BSU diberikan kepada karyawan aktif yang telah memenuhi sejumlah kriteria sesuai dengan kebijakan Kementerian Ketenagakerjaan dan BPJS Ketenagakerjaan.
Kriteria Penerima BSU 2025
Berdasarkan pedoman terbaru dari Kemenaker, berikut syarat utama penerima BSU:
-
Warga Negara Indonesia (WNI)
-
Terdaftar aktif sebagai peserta BPJS Ketenagakerjaan hingga minimal Maret 2025
-
Memiliki gaji di bawah Rp3,5 juta atau sesuai UMP/UMK setempat
-
Tidak menerima bantuan sosial lainnya seperti PKH atau Kartu Prakerja
-
Bekerja di sektor prioritas yang ditentukan pemerintah
Jadwal Pencairan BSU Juli 2025
Penyaluran BSU tahap lanjutan akan dilakukan mulai pertengahan Juli hingga awal Agustus 2025. Dana akan langsung ditransfer ke rekening penerima yang sudah terdaftar dalam sistem Himbara (Bank BNI, BRI, Mandiri, BTN), dan untuk pekerja non-Himbara akan dibukakan rekening secara kolektif.
Cara Cek Penerima BSU
Terdapat dua cara resmi untuk mengecek status penerima BSU:
1. Website Kemnaker
-
Kunjungi situs: https://bsu.kemnaker.go.id
-
Daftar akun dan login
-
Lengkapi profil
-
Cek status penerimaan BSU di dashboard
2. Website BPJS Ketenagakerjaan
-
Masuk ke: https://sso.bpjsketenagakerjaan.go.id
-
Login menggunakan NIK
-
Pilih menu “BSU”
-
Lihat status kelayakan
Besaran dan Penyaluran Dana
Setiap pekerja yang memenuhi syarat akan menerima bantuan sebesar Rp600.000 untuk satu kali pencairan. Dana ini bertujuan untuk meringankan kebutuhan dasar dan menjaga konsumsi rumah tangga pekerja.

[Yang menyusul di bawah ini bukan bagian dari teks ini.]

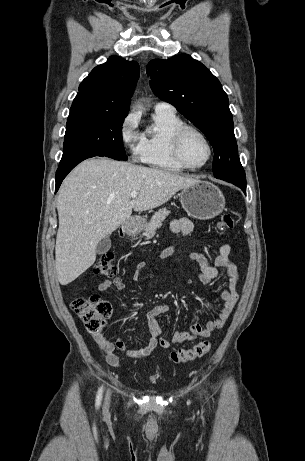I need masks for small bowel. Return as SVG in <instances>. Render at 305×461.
<instances>
[{"mask_svg":"<svg viewBox=\"0 0 305 461\" xmlns=\"http://www.w3.org/2000/svg\"><path fill=\"white\" fill-rule=\"evenodd\" d=\"M194 229L193 223L186 218L175 219L171 222V230L174 233L188 234ZM180 254L195 261L200 268L199 279L204 285H209L220 273H224L227 277V284L222 289L220 297L222 305L218 315L213 320L207 321L204 325L194 324L189 331L175 332L171 340L162 336V328L158 322V318L169 311L167 304H158L147 312V324L149 330L148 344L137 350H128L126 342L122 338L110 340L104 333L94 335V339L100 349L103 351L106 362L112 367H120L121 362L115 351L125 352L128 356H148L156 347L169 348L171 344H183L192 342L199 338L209 337L212 332L220 329L230 317L234 307L238 301L239 293L237 287L239 284V273L237 267L230 261L231 246L223 244L218 251V254L211 262L205 255L197 252H188L181 248L173 246L166 247L162 250L160 257L168 258L173 254ZM146 267L145 262H139L133 273V280L137 281L140 278L142 270ZM112 286L123 291L126 289V283L121 278L114 280H104L99 284L100 293L108 291Z\"/></svg>","mask_w":305,"mask_h":461,"instance_id":"obj_1","label":"small bowel"}]
</instances>
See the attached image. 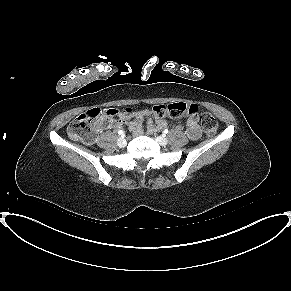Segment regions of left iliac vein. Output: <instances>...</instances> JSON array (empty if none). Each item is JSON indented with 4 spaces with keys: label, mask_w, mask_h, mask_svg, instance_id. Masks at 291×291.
<instances>
[{
    "label": "left iliac vein",
    "mask_w": 291,
    "mask_h": 291,
    "mask_svg": "<svg viewBox=\"0 0 291 291\" xmlns=\"http://www.w3.org/2000/svg\"><path fill=\"white\" fill-rule=\"evenodd\" d=\"M156 141L158 144H160L161 146H165L168 143L167 138L163 137V136H159L156 138Z\"/></svg>",
    "instance_id": "4c4485c4"
}]
</instances>
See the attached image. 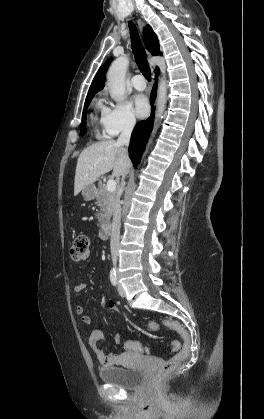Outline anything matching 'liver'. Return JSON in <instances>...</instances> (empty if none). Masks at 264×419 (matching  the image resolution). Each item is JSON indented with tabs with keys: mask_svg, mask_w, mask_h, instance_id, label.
<instances>
[{
	"mask_svg": "<svg viewBox=\"0 0 264 419\" xmlns=\"http://www.w3.org/2000/svg\"><path fill=\"white\" fill-rule=\"evenodd\" d=\"M131 161L128 153L114 140L96 142L84 149L79 155L75 180L74 195L92 185L99 176L113 169V176L119 178L128 174Z\"/></svg>",
	"mask_w": 264,
	"mask_h": 419,
	"instance_id": "obj_1",
	"label": "liver"
}]
</instances>
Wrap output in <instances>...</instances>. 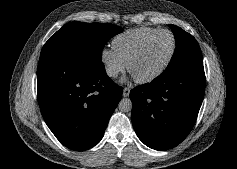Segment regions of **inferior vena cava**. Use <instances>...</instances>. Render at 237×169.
I'll list each match as a JSON object with an SVG mask.
<instances>
[{
	"mask_svg": "<svg viewBox=\"0 0 237 169\" xmlns=\"http://www.w3.org/2000/svg\"><path fill=\"white\" fill-rule=\"evenodd\" d=\"M106 73L109 77H117L119 71L113 67H106Z\"/></svg>",
	"mask_w": 237,
	"mask_h": 169,
	"instance_id": "1",
	"label": "inferior vena cava"
}]
</instances>
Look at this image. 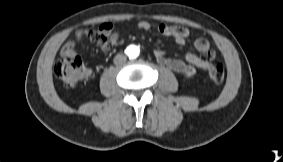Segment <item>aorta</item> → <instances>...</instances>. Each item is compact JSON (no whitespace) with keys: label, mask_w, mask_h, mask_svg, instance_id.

BSU Juli 2025 menjadi salah satu program intervensi pemerintah yang krusial untuk mendukung kesejahteraan pekerja berpenghasilan rendah. Pastikan Anda memenuhi syarat dan aktif memantau informasi resmi dari Kementerian Ketenagakerjaan maupun BPJS Ketenagakerjaan agar tidak ketinggalan pencairannya.